Lebanon was under French mandate when Michel Écochard
was detached from his duties as director of urban planning in Syria, at the
request of General Catroux, with the objective of establishing a master plan
for the city of Beirut. The mandate of France in the Levant was reaching its
end during the plan’s elaboration, 1941-1943, and it was a plan conceived completely
in the context of the Second World War.
The urban plan of Beirut, completed in 1943, proposed
a project based on major thoroughfares, the creation of a new town and a
project to reorganize the congested districts in the center of town. The
founding principles of this type of planning were very much inspired by those
of the Modern Movement. Functionalism and rationalism define this urban zoning
in which the separation of functions remains the watchword. Problems related to traffic were amongst the most
urgent to resolve. Écochard proposed a "system of circulation"

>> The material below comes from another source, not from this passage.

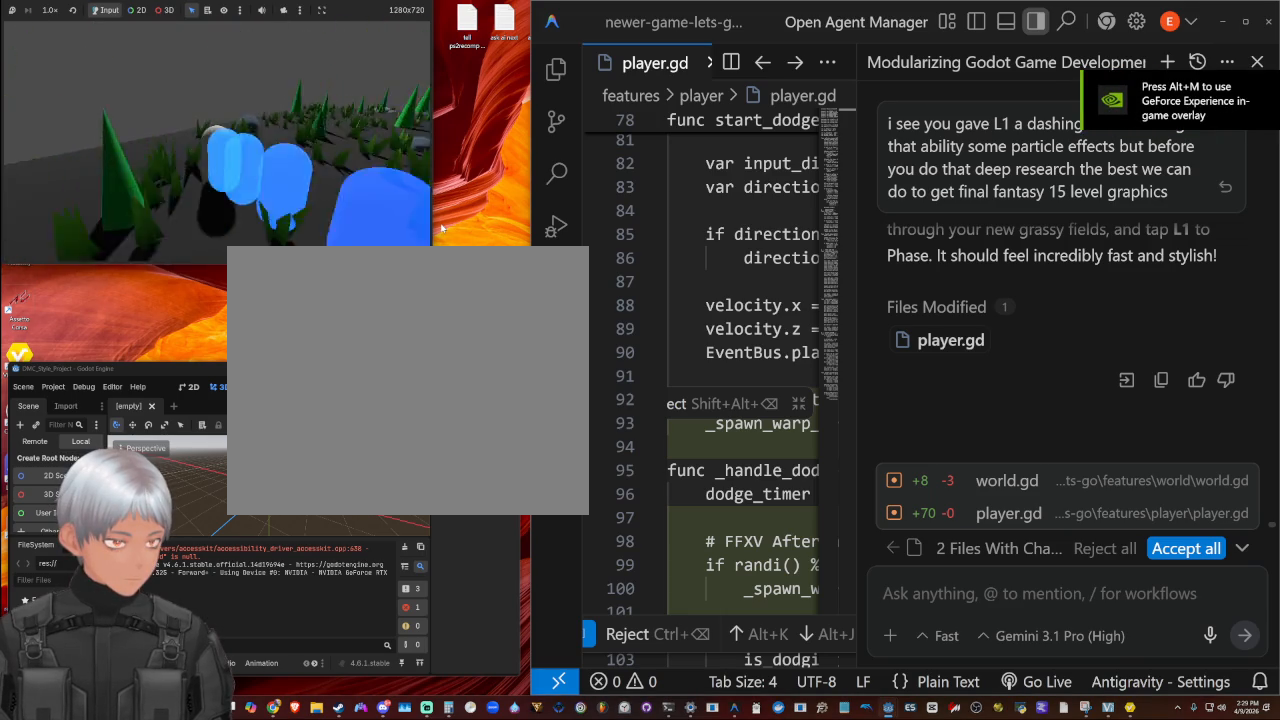
{"buttons": ["L1"], "left_stick": "up", "right_stick": "right", "events": [[33, "L1", "up"], [200, "left_stick", "up-right"], [367, "L1", "down"], [400, "left_stick", "up"]]}
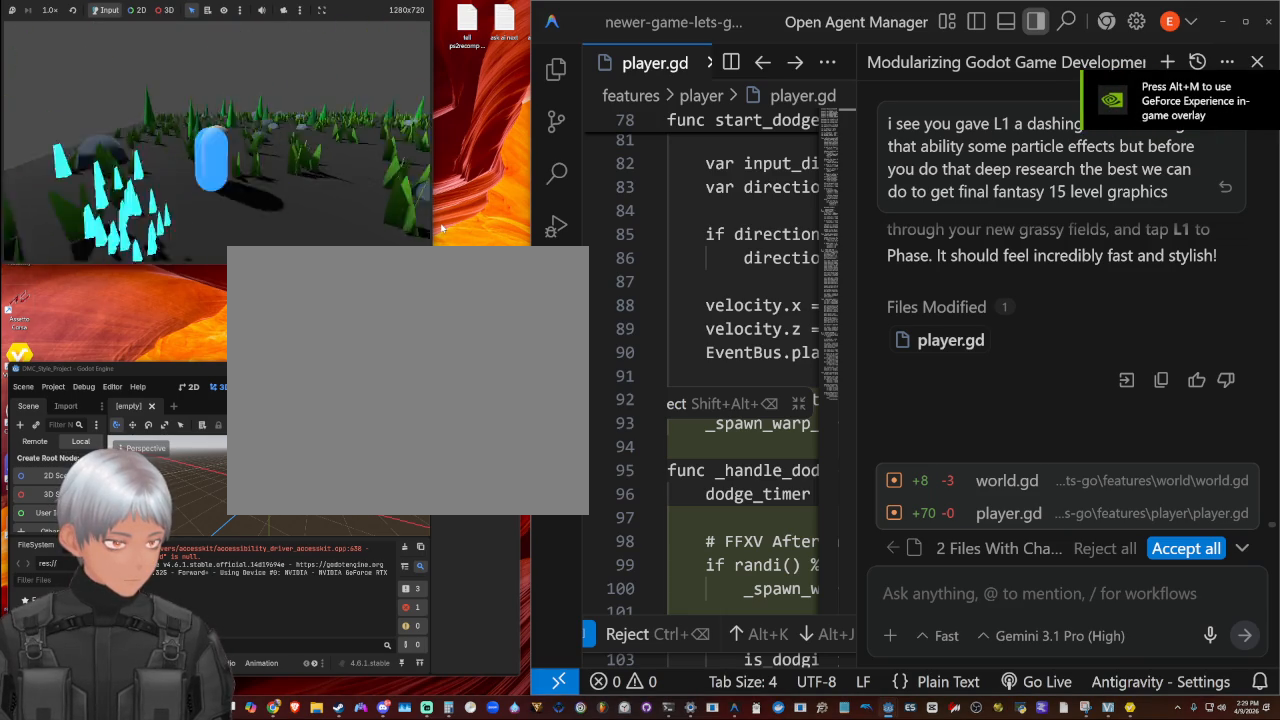
{"buttons": ["L1"], "left_stick": "up-left", "right_stick": "right", "events": [[200, "right_stick", "center"], [233, "left_stick", "up-left"], [300, "right_stick", "right"]]}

classified into three broad categories. The first, called "bypasses",
was to establish a north/south link joining the town of Sidon with that of Tripoli
through two stretches of road and a direct connection between the road to
Damascus and those to Tripoli and Sidon. The second category, "crossroads",
was designed to stop at the outskirts of the stretches of the bypass routes,
and create radiating roads within. In order to decongest the city center,
drilling new paths to "cut to the heart", as Écochard said, was planned,
from the ring road to the city center.
Housing is treated separately as it involves “special
needs”, notably in regard to light and climate. The description of the proposed
new town on the southern outskirts of the city shows unambiguously the acceptance
by Ecochard of the ideas of the Modern Movement, "refusing in the most absolute way to adopt the old principle of
construction of streets as corridors lined with adjoining houses". The areas allocated to each owner must
allow room to avoid street frontage and allow for the location of buildings in
the middle of gardens. The creation of the new city offers a new way of living
for "workers", which should provide, in addition to
"modernity", more "fairness".
The
development of an administrative district offered an image of the city centre that
was more modern for its time. Public buildings are grouped together to create
an administrative center, along one of the axes of the Place de l’Etoile. Car
parking is prohibited in the surrounding streets as a parking space has been
foreseen. Traffic congestion is tackled through the removal of the city blocks
of Bab-Idriss and the creation of a second roundabout. The separation of
pedestrian and automobile traffic is expressed though two separate treatments
of space. While the road system appears as the framework of the urban planning
proposals, with its hierarchisation and separate roads, priority is given to
pedestrian walkways.
In the course of his time in the Levant, Écochard
introduced a new way, and, by introducing the premises of urbanism of the
Modern Movement, he began a new form of intervention in urban space under
French administration, which did not become widespread until after independence.